The federal government has assured stakeholders in the shea value chain that it would review the export ban on shea nuts, citing concerns over its impact on local producers, exporters and foreign exchange (FX) earnings.

On August 26, 2025, President Bola Tinubu directed a six-month temporary ban on the export of raw shea nuts.

According to NAN, the Minister of Industry, Trade and Investment, Mrs Jumoke Oduwole, at a stakeholders’ validation session on the ban on raw shea nuts exports in Nigeria on Thursday, said the ministry would brief the president after consultations across the value chain.

The Minister, at the gathering in Abuja, said the government recognises the right of citizens to earn a living and contribute to national development, adding that all inputs from stakeholders would be carefully reviewed and consolidated.

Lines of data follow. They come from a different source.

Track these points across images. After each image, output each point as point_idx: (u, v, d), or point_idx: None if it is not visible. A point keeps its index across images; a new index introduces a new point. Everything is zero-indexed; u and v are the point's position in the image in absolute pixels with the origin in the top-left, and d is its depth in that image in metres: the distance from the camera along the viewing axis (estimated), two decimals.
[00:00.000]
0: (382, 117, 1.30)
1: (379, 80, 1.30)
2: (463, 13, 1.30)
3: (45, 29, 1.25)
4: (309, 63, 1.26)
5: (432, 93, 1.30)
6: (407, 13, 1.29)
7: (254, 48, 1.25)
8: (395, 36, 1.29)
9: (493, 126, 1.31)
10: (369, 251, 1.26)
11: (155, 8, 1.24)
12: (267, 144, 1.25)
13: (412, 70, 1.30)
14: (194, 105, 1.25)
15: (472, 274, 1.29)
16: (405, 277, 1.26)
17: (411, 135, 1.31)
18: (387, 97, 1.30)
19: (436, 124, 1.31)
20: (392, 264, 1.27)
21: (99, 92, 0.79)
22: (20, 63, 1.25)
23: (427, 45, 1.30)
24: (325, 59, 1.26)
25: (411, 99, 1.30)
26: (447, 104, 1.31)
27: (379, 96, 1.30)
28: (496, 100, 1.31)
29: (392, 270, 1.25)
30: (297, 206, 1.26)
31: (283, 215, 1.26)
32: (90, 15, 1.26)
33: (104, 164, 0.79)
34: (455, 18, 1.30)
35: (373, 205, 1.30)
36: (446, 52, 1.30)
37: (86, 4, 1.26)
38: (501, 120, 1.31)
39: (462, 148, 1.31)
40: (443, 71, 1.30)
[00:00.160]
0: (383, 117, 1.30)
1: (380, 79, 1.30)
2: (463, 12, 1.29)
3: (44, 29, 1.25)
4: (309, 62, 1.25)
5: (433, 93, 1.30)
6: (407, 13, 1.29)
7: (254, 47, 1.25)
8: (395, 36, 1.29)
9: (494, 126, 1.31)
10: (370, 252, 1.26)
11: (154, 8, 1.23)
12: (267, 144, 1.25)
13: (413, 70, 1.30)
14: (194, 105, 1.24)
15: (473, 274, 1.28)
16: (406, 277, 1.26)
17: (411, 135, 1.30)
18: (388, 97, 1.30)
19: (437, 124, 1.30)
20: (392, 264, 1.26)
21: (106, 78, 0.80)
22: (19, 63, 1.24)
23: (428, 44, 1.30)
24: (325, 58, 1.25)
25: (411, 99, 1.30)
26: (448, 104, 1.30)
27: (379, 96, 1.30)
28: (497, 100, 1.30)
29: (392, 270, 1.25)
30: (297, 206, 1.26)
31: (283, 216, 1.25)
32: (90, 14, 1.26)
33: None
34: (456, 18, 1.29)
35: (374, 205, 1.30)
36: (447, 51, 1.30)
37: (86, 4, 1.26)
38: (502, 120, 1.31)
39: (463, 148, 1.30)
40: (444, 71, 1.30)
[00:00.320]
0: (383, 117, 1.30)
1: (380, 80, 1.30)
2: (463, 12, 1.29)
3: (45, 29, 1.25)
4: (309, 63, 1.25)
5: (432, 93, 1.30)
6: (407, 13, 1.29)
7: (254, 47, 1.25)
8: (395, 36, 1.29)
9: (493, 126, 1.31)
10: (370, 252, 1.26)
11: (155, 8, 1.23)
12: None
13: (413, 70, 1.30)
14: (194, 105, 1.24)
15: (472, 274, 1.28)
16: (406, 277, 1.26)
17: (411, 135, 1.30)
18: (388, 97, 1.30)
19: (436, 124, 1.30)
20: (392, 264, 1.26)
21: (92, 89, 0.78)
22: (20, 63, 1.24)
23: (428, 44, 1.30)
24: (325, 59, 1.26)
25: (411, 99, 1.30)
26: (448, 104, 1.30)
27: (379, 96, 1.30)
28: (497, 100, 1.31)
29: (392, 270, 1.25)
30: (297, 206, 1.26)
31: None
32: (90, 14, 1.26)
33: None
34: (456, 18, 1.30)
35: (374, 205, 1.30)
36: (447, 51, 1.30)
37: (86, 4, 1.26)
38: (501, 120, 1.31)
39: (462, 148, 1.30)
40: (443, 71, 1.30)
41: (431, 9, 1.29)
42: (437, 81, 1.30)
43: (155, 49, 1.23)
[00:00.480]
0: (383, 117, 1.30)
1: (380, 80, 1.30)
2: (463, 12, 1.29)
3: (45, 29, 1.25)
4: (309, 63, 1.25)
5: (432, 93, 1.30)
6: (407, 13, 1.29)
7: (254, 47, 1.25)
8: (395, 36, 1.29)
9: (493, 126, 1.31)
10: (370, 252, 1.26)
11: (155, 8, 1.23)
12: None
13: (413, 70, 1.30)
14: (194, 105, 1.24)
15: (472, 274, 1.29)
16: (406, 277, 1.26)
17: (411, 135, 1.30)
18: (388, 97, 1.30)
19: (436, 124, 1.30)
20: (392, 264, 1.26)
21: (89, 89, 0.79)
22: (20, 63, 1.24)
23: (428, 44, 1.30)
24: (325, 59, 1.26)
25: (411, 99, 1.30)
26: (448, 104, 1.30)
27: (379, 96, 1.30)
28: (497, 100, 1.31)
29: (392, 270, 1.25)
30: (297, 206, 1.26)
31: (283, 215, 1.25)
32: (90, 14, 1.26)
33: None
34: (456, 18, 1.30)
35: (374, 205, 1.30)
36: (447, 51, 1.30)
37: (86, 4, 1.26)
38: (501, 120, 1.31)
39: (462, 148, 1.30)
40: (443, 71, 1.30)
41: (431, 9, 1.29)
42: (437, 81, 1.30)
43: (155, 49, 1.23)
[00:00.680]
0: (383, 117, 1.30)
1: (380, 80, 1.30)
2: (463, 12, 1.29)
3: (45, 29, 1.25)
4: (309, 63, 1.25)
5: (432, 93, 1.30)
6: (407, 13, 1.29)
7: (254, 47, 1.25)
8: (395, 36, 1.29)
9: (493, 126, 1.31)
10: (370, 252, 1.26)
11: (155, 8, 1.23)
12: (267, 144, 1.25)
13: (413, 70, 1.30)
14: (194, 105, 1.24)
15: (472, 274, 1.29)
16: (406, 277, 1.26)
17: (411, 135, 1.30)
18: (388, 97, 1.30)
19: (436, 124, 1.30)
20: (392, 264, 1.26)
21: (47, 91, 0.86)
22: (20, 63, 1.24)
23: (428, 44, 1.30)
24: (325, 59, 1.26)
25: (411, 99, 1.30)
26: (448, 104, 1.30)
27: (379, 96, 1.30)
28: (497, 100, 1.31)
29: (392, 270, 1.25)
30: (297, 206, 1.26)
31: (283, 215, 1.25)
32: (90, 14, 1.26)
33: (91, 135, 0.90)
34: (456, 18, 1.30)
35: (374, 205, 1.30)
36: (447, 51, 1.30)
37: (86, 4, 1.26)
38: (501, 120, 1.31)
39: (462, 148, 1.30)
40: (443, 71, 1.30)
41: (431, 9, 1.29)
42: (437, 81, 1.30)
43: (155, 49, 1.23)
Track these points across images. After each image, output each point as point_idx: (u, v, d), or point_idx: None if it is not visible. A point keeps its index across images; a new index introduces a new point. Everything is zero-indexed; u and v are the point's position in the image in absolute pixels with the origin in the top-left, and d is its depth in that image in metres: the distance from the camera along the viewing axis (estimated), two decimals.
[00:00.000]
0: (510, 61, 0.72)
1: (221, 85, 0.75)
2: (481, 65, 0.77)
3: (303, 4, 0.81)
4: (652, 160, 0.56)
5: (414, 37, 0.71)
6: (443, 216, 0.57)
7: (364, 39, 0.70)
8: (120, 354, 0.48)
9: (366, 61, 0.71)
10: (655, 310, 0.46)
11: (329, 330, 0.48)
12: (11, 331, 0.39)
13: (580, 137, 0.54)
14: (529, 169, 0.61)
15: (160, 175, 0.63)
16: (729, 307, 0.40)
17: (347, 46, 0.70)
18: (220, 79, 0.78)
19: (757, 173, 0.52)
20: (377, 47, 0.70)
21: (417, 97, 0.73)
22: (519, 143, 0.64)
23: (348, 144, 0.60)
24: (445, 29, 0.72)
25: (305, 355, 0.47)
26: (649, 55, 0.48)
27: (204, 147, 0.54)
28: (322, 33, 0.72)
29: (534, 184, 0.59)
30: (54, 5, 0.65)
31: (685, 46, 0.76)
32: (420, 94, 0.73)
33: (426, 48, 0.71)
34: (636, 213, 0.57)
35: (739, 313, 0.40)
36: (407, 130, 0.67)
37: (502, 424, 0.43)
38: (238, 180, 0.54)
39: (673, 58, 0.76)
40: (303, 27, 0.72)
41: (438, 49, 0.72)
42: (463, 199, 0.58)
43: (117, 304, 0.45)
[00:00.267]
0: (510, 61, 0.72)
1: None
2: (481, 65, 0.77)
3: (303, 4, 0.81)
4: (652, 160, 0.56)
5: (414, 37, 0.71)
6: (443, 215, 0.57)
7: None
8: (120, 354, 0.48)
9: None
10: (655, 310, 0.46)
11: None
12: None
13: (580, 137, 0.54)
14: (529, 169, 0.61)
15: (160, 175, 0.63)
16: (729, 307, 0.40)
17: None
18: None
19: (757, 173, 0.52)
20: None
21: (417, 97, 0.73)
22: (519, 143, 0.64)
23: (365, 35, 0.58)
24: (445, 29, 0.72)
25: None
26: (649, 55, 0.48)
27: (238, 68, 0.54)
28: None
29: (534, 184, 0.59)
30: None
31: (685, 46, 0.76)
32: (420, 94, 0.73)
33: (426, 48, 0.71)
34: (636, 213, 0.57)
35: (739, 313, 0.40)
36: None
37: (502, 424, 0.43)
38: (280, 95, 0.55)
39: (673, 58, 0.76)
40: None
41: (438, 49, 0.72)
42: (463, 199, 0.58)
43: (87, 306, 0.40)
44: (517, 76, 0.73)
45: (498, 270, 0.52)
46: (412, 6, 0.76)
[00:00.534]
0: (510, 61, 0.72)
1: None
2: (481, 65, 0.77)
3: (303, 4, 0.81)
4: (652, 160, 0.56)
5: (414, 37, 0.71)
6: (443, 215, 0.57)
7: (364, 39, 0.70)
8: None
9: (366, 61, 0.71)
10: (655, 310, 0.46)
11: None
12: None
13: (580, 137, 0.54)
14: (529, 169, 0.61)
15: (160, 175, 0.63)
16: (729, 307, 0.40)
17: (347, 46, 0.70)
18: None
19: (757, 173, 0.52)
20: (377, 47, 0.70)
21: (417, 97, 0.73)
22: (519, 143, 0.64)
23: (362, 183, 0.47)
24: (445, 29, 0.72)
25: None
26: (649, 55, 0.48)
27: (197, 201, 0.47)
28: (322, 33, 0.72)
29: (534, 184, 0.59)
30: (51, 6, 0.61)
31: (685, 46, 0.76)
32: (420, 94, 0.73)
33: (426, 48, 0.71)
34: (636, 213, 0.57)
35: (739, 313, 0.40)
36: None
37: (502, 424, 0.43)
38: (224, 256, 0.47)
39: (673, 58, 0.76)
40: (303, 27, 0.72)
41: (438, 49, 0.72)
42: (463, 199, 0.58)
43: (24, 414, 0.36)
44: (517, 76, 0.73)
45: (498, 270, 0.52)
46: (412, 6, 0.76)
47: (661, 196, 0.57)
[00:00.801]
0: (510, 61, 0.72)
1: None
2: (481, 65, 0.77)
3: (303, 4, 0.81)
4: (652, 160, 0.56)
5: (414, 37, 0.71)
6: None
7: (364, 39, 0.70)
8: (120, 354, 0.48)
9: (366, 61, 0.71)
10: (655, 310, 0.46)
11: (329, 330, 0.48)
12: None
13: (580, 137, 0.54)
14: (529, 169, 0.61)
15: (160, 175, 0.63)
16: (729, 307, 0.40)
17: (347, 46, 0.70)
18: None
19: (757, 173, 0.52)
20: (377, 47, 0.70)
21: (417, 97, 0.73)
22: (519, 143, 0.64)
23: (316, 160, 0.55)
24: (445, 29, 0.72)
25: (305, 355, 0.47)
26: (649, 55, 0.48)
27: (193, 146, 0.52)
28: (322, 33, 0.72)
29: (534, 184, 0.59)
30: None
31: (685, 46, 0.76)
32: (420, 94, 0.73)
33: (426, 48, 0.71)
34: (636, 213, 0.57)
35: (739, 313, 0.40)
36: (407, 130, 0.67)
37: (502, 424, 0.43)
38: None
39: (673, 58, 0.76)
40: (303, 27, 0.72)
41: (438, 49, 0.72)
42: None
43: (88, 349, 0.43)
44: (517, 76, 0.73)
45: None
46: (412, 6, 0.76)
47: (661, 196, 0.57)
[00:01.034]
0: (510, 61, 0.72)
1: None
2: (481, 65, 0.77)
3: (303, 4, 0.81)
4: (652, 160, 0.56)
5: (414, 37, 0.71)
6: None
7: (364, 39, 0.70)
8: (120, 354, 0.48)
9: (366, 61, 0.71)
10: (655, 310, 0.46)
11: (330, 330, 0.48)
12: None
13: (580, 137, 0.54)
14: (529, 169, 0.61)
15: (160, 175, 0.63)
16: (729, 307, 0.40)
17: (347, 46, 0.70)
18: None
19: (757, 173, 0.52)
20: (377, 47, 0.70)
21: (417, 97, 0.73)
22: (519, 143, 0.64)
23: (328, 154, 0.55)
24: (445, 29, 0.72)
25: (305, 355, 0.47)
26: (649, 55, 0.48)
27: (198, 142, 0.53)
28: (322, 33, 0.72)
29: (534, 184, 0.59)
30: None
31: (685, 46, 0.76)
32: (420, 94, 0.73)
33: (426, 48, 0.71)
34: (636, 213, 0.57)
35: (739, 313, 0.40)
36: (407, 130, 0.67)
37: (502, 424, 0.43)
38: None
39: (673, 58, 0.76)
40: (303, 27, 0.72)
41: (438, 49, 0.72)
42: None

“All inputs from stakeholders will be carefully reviewed and consolidated before a decision is made on whether the ban should be extended immediately or deferred,” the Minister said, adding that, “The ministry will provide the president with factual and balanced information to guide further action.”

Mrs Oduwole said the ministry engaged widely with stakeholders to ensure all perspectives were considered in the ongoing policy deliberations.

The ministry, she said, received formal submissions from the umbrella association and held engagement sessions attended by various industry representatives.

The minister said the submissions were reproduced and circulated at the meeting to promote transparency and shared understanding.

“Relevant departments within the ministry worked jointly on the matter, and I personally reviewed the submissions to assess our position ahead of broader consultations,” she said.

In his remarks, the Minister of Agriculture and Food Security, Mr Abubakar Kyari, said the meeting was convened to review the ban objectively, underscoring the need for verified facts and transparency.

Mr Kyari said government decisions intend to protect jobs and encourage local value addition, adding that policies should be assessed holistically based on evidence and measurable impact.

Rationalising the ban last August, the Vice President, Mr Kashim Shettima, said while Nigeria produces nearly 40 per cent of the global Shea product, it accounts for only 1 per cent of the market share of $6.5 billion.

“This is unacceptable. We are projected to earn about $300 million annually in the short term, and by 2027, there will be a 10-fold increase. This is our target,” the VP stated.

He explained that the ban was a collective decision involving the sub-nationals and the federal government with clear directions for economic transformation in the overall interest of the nation, stressing that the “government is not closing doors; we are opening opportunities.”